■ SUPPLIED TEXT:

CREATE FUNCTION - Amazon Redshift

CREATE FUNCTION

Creates a new scalar user-defined function (UDF) using either a SQL SELECT clause or a Python program.

For more information and examples, see Creating user-defined functions.

Required privileges

You must have permission by one of the following ways to run CREATE OR REPLACE FUNCTION:

  • For CREATE FUNCTION:

    • Superuser can use both trusted and untrusted languages to create functions.

    • Users with the CREATE [ OR REPLACE ] FUNCTION privilege can create functions with trusted languages.

  • For REPLACE FUNCTION:

    • Superuser

    • Users with the CREATE [ OR REPLACE ] FUNCTION privilege

    • Function owner

Syntax

CREATE [ OR REPLACE ] FUNCTION f_function_name ( { [py_arg_name py_arg_data_type | sql_arg_data_type } [ , ... ] ] ) RETURNS data_type { VOLATILE | STABLE | IMMUTABLE } AS $$ { python_program | SELECT_clause } $$ LANGUAGE { plpythonu | sql }

Parameters

OR REPLACE

Specifies that if a function with the same name and input argument data types, or signature, as this one already exists, the existing function is replaced. You can only replace a function with a new function that defines an identical set of data types. You must be a superuser to replace a function.

If you define a function with the same name as an existing function but a different signature, you create a new function. In other words, the function name is overloaded. For more information, see Overloading function names.

f_function_name

The name of the function. If you specify a schema name (such as myschema.myfunction), the function is created using the specified schema. Otherwise, the function is created in the current schema. For more information about valid names, see Names and identifiers.

We recommend that you prefix all UDF names with f_. Amazon Redshift reserves the f_ prefix for UDF names, so by using the f_ prefix, you ensure that your UDF name will not conflict with any existing or future Amazon Redshift built-in SQL function names. For more information, see Naming UDFs.

You can define more than one function with the same function name if the data types for the input arguments are different. In other words, the function name is overloaded. For more information, see Overloading function names.

py_arg_name py_arg_data_type | sql_arg_data type

For a Python UDF, a list of input argument names and data types. For a SQL UDF, a list of data types, without argument names. In a Python UDF, refer to arguments using the argument names. In a SQL UDF, refer to arguments using $1, $2, and so on, based on the order of the arguments in the argument list.

■ LISTED ENTRIES:
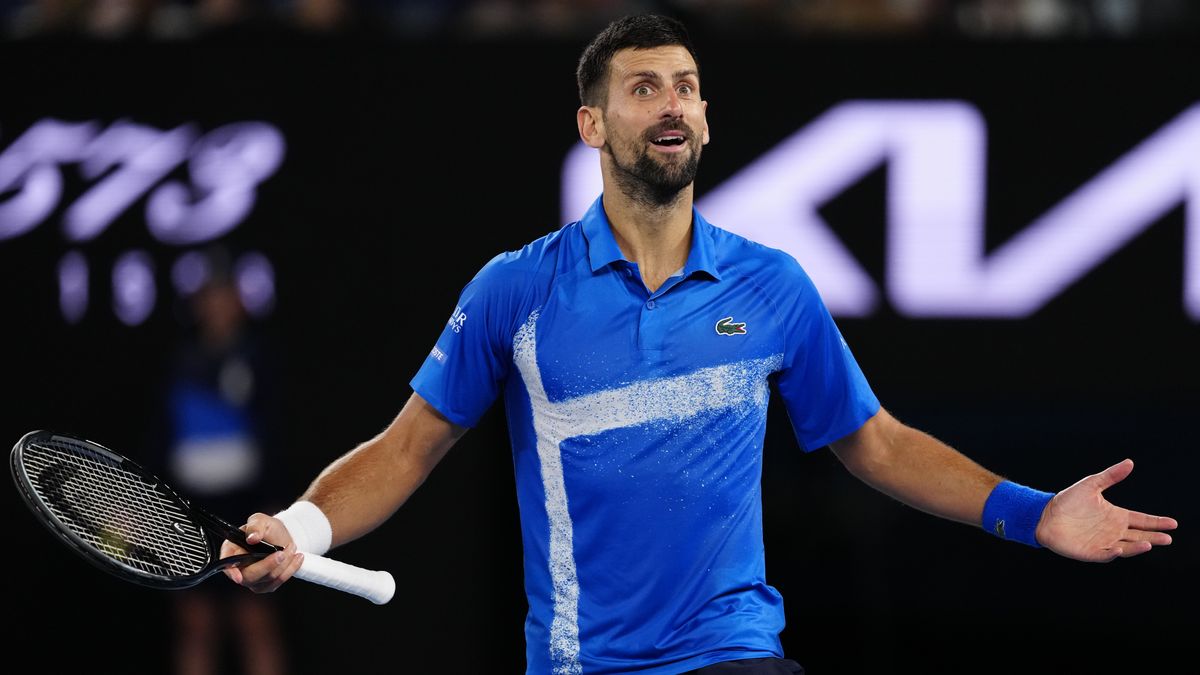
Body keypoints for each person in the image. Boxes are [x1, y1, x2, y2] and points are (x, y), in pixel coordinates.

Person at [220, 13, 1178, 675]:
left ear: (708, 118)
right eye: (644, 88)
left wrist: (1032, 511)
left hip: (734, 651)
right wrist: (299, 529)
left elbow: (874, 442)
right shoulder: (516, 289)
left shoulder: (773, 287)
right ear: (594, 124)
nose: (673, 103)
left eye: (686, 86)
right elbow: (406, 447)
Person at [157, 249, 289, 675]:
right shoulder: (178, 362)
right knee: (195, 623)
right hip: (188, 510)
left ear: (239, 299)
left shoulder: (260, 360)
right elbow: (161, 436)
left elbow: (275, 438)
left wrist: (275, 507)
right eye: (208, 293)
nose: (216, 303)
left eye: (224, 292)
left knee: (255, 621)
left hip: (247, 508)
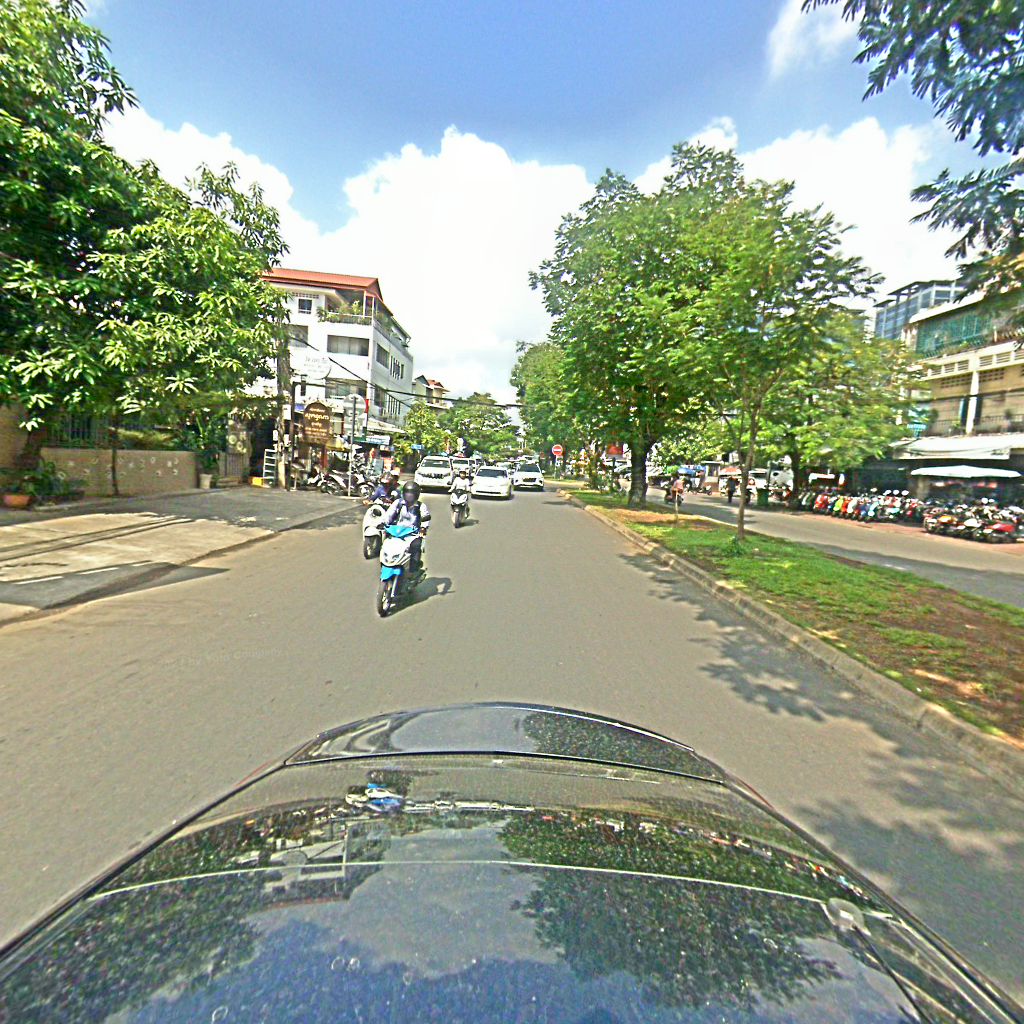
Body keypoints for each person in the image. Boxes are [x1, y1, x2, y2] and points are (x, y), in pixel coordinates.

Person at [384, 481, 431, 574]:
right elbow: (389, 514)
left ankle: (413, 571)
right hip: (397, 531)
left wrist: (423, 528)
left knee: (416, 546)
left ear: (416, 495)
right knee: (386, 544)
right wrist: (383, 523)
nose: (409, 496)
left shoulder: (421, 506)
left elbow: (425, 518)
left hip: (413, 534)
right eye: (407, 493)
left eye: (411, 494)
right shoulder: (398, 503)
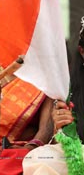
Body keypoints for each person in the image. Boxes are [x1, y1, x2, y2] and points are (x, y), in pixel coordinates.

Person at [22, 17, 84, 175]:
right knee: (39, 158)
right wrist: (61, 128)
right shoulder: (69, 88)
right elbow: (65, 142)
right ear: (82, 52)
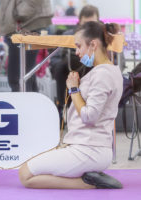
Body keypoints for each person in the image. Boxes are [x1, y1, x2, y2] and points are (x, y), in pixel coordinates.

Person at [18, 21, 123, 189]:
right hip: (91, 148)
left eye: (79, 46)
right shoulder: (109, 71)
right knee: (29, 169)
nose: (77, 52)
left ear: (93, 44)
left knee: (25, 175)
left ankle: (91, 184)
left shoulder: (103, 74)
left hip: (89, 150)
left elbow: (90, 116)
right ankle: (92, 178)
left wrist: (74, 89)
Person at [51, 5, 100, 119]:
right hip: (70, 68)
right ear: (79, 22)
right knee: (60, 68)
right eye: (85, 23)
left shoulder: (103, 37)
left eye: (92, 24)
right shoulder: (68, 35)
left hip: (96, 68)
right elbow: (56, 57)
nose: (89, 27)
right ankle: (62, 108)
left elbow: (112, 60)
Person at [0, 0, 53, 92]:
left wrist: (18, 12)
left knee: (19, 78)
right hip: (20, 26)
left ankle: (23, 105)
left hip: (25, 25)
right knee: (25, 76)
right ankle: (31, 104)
* * *
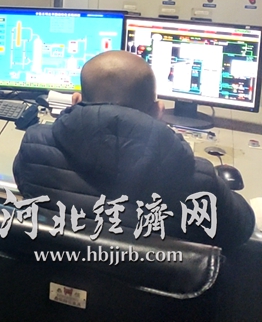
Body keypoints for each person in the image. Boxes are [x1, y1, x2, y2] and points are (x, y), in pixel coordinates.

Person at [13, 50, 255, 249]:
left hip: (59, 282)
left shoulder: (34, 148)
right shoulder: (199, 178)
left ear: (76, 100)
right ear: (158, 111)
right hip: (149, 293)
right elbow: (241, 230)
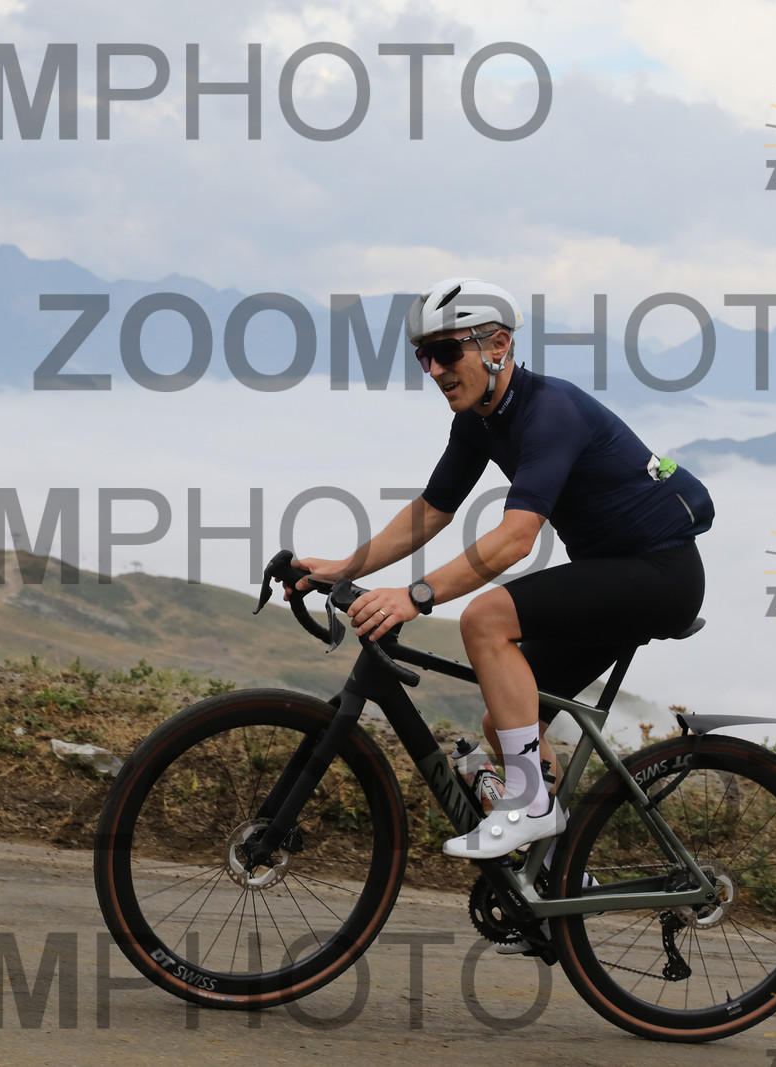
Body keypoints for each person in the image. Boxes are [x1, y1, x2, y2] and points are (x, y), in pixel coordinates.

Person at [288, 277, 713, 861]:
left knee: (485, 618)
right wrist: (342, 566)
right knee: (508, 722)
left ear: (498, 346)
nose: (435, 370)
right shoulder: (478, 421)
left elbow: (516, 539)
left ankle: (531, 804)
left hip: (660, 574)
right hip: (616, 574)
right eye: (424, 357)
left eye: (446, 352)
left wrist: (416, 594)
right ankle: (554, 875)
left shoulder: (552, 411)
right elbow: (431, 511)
==
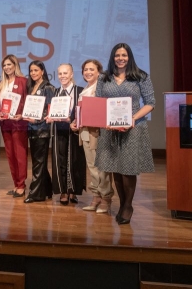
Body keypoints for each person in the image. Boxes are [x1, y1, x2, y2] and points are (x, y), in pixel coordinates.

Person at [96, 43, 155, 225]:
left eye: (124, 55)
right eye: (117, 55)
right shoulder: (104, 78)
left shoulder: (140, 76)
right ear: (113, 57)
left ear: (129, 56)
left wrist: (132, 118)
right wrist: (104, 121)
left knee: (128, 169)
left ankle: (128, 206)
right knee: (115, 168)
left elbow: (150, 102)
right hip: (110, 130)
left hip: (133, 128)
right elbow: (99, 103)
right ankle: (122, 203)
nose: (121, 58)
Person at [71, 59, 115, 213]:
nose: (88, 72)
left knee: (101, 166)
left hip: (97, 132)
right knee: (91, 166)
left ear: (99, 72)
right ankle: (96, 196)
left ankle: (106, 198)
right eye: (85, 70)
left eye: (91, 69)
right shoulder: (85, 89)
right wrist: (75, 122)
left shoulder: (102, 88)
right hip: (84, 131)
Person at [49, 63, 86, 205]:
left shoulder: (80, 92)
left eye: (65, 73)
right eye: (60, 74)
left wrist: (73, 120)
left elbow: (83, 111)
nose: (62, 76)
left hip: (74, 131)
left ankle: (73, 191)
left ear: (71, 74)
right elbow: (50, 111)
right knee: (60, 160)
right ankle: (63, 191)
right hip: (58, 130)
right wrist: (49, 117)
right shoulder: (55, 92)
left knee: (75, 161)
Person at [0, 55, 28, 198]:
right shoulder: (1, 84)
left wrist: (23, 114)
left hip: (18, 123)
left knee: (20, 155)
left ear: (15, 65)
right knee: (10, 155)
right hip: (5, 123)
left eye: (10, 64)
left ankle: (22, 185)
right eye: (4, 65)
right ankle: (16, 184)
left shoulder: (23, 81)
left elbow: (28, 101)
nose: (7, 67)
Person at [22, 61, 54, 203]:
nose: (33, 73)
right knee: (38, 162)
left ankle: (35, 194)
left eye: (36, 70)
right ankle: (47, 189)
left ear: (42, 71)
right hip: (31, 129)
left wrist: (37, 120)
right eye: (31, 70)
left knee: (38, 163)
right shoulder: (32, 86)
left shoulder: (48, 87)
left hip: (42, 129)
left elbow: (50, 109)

■ TASK 1: Say whether each statement below agrees with the CREATE FUNCTION text, answering yes or no and quoting the deciding words of the text exactly. (a) A SQL UDF refers to its arguments by their argument names. (b) When no schema name is specified, the function is created in the current schema. (c) Users with the CREATE [ OR REPLACE ] FUNCTION privilege can create functions with untrusted languages.
■ TASK 2: Extract, word for word, the part of the CREATE FUNCTION text that opens with the words containing "You must have" and closes with "to create functions.".

■ SOLUTION 1:
(a) No: "In a SQL UDF, refer to arguments using $1, $2, and so on, based on the order of the arguments in the argument list."
(b) Yes: "Otherwise, the function is created in the current schema."
(c) No: "Users with the CREATE [ OR REPLACE ] FUNCTION privilege can create functions with trusted languages."

■ SOLUTION 2:
You must have permission by one of the following ways to run CREATE OR REPLACE FUNCTION:

  • For CREATE FUNCTION:

    • Superuser can use both trusted and untrusted languages to create functions.